Recorded data:
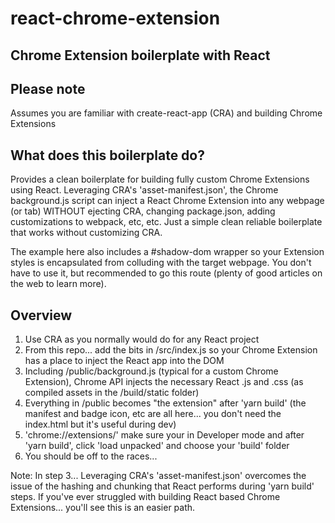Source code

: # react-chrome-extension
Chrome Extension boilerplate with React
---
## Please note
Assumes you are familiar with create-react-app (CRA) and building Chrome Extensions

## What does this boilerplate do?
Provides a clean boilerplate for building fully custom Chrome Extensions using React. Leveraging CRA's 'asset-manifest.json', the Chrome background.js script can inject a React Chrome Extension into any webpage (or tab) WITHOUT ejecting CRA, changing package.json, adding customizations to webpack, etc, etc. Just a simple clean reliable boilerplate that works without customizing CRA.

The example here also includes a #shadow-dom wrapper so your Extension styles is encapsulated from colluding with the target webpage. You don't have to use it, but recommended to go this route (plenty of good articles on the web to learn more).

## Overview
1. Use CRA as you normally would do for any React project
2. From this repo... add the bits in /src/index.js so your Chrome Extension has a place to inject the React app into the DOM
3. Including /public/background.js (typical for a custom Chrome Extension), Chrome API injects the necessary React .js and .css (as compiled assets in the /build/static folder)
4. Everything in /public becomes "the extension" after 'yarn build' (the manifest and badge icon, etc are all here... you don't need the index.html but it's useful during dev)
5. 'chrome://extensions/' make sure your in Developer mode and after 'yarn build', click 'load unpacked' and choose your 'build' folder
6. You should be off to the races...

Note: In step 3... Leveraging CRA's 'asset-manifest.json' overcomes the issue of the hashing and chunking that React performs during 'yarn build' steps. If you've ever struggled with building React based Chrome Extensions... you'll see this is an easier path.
--
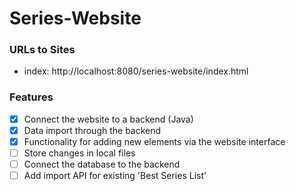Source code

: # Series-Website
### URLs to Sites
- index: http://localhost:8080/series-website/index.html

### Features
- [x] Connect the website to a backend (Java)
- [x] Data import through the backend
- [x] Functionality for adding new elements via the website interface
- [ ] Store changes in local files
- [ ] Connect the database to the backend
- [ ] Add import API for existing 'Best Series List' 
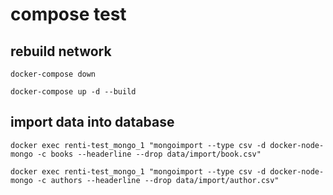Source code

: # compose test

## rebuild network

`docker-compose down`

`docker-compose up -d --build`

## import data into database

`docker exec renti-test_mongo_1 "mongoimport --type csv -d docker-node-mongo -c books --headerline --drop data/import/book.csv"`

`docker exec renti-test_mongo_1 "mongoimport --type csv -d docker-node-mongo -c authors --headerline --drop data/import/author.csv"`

# [PROBLEM REQUIREMENTS]
What you give back should be exactly the lines of the data above from the line with "## rebuild network" through the line with "docker-node-mongo -c authors", both of those included, and nothing more.

# [RESPONSE FOR THIS EXERCISE]
## rebuild network

`docker-compose down`

`docker-compose up -d --build`

## import data into database

`docker exec renti-test_mongo_1 "mongoimport --type csv -d docker-node-mongo -c books --headerline --drop data/import/book.csv"`

`docker exec renti-test_mongo_1 "mongoimport --type csv -d docker-node-mongo -c authors --headerline --drop data/import/author.csv"`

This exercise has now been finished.